Laurent Lemire, Le Nouvel Observateur (Paris), 19-25 juin 2003

John Ralston Saul aime expliquer, convaincre et n’hésite pas à enfoncer quelques portes ouvertes, au risqué de produire quelques turbulences. Le romancier et essayiste canadien donne parfois le sentiment de nous prendre pour des gentils demeurés, nous les vieux Européens. Francophile convaincu, John Saul a l’exigence d’un amoureux des Lumières. C’est pour mieux vouloir notre bonheur.

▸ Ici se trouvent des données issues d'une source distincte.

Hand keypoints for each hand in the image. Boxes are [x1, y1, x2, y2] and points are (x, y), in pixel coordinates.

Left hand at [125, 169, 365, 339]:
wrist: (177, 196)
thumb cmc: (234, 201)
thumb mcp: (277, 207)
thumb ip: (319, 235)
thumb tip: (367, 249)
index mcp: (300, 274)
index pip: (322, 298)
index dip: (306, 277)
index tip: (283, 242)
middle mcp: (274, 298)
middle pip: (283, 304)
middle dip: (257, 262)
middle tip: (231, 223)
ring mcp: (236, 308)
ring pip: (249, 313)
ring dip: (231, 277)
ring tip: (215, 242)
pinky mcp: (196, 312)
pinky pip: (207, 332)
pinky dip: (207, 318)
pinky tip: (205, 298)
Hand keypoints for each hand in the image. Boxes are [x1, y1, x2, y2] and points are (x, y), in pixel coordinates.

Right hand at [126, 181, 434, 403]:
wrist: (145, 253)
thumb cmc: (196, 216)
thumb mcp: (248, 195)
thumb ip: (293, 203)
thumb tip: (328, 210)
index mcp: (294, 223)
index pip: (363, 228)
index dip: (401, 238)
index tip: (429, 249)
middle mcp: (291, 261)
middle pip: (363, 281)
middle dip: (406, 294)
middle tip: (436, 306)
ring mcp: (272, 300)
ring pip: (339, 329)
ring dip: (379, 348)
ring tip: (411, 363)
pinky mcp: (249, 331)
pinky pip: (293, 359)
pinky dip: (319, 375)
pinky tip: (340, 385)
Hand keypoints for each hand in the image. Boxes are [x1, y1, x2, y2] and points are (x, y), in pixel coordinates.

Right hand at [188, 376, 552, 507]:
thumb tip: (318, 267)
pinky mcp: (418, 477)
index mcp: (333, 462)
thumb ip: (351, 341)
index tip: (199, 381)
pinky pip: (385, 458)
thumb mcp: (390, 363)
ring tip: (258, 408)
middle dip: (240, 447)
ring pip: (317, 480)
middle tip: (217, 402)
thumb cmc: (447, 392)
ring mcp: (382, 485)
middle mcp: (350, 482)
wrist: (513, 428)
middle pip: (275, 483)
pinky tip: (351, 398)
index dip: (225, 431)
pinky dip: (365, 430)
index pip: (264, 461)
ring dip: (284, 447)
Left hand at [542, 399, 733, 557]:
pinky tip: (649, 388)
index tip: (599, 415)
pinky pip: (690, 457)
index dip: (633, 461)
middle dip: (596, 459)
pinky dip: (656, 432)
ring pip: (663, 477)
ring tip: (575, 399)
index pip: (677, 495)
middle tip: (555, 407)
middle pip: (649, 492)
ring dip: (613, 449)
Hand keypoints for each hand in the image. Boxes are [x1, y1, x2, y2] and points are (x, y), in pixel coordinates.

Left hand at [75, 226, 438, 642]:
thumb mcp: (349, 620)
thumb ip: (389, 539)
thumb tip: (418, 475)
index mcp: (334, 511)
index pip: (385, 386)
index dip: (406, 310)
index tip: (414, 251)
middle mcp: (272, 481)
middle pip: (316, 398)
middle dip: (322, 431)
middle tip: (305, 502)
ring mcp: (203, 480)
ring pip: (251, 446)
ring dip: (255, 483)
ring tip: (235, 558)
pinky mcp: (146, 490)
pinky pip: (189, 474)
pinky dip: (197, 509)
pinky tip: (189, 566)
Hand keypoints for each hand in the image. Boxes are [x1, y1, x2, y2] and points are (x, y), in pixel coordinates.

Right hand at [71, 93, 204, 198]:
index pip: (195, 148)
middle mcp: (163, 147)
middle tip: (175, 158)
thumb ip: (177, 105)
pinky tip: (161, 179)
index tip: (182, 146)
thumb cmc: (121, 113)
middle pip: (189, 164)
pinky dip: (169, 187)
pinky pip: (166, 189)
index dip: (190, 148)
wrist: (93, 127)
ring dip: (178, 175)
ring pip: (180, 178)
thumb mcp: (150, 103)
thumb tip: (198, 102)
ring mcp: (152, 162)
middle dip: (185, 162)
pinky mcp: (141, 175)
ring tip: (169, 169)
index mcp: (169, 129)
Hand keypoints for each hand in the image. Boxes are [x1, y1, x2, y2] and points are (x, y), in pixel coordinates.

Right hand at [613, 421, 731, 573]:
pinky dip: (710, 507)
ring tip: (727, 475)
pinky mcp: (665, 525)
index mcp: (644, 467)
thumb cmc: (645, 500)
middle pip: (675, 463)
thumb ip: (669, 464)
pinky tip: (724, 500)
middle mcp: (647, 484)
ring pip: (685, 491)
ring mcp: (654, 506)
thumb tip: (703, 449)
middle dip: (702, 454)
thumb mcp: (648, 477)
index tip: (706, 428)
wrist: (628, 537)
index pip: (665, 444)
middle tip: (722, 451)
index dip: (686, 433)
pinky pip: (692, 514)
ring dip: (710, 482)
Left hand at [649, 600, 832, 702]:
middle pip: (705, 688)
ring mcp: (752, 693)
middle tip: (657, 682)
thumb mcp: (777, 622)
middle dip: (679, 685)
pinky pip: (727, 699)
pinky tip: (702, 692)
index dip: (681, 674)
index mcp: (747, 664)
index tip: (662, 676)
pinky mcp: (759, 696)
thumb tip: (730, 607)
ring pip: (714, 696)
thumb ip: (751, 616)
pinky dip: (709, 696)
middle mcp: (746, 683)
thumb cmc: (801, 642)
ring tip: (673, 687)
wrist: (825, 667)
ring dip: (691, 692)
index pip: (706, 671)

Il nous le dit depuis « les Bâtards de Voltaire ». Il y fustigeait déjà les excès du rationalisme occidental, qui ne doute de rien et impose ses erreurs avec certitude. Dans son dernier ouvrage, son Excellence Saul – il est l’époux de la gouverneure générale du Canada Adrienne Clarkson – tire les conclusions de sa trilogie (« les Bâtards de Voltaire », « la Dictature de la raison en Occident » et « le Compagnon du doute »). Pourquoi ne serions-nous pas heureux sur terre ? Qu’est-ce qui nous en empêche ?

« Les autres » pourrait être une réponse. Mais Saul le sage nous tend un miroir. Nous et nous seuls sommes responsables de notre malheur. On s’en doutait déjà depuis qu’Empédocle est allé chercher la sagesse dans un volcan. C’est là que l’essayiste nous propose sa méthode. Elle tient en un mot : équilibre. « Qu’est-ce qui exprime notre humanité, si ce n’est le fait de vivre en lutant pour trouver un impossible équilibre ? » Nos sociétés et nous-mêmes avons perdu le sens de l’acrobatie entre la recherche e la réalité et notre confort existentiel. L’être humain, c’est un peu plus que de la raison dans une enveloppe corporelle.

Pour bien nous montrer que le monde avec son fichu progrès marche de guingois, Saul passe en revue les notions de sens commun, d’éthique, d’imagination, d’intuition, de mémoire et de raison pour pointer ce qui cloche. Le but de l’existence est de trouver l’harmonie entre ces six qualités. Pour développer sa thèse, il s’appuie sur des exemples aussi différents que les attentats du 11 septembre 2001, l’héroïsme de Jean Moulin ou les appels sans réponse aux Nations unies du général canadien Roméo Dallaire, plongé dans l’horreur du génocide rwandais. Un exercice funambule. A sa façon, « Vers l’équilibre » est un prolongement transatlantique audacieux du « Qu’est-ce qu’une vie réussie? » de Luc Ferry.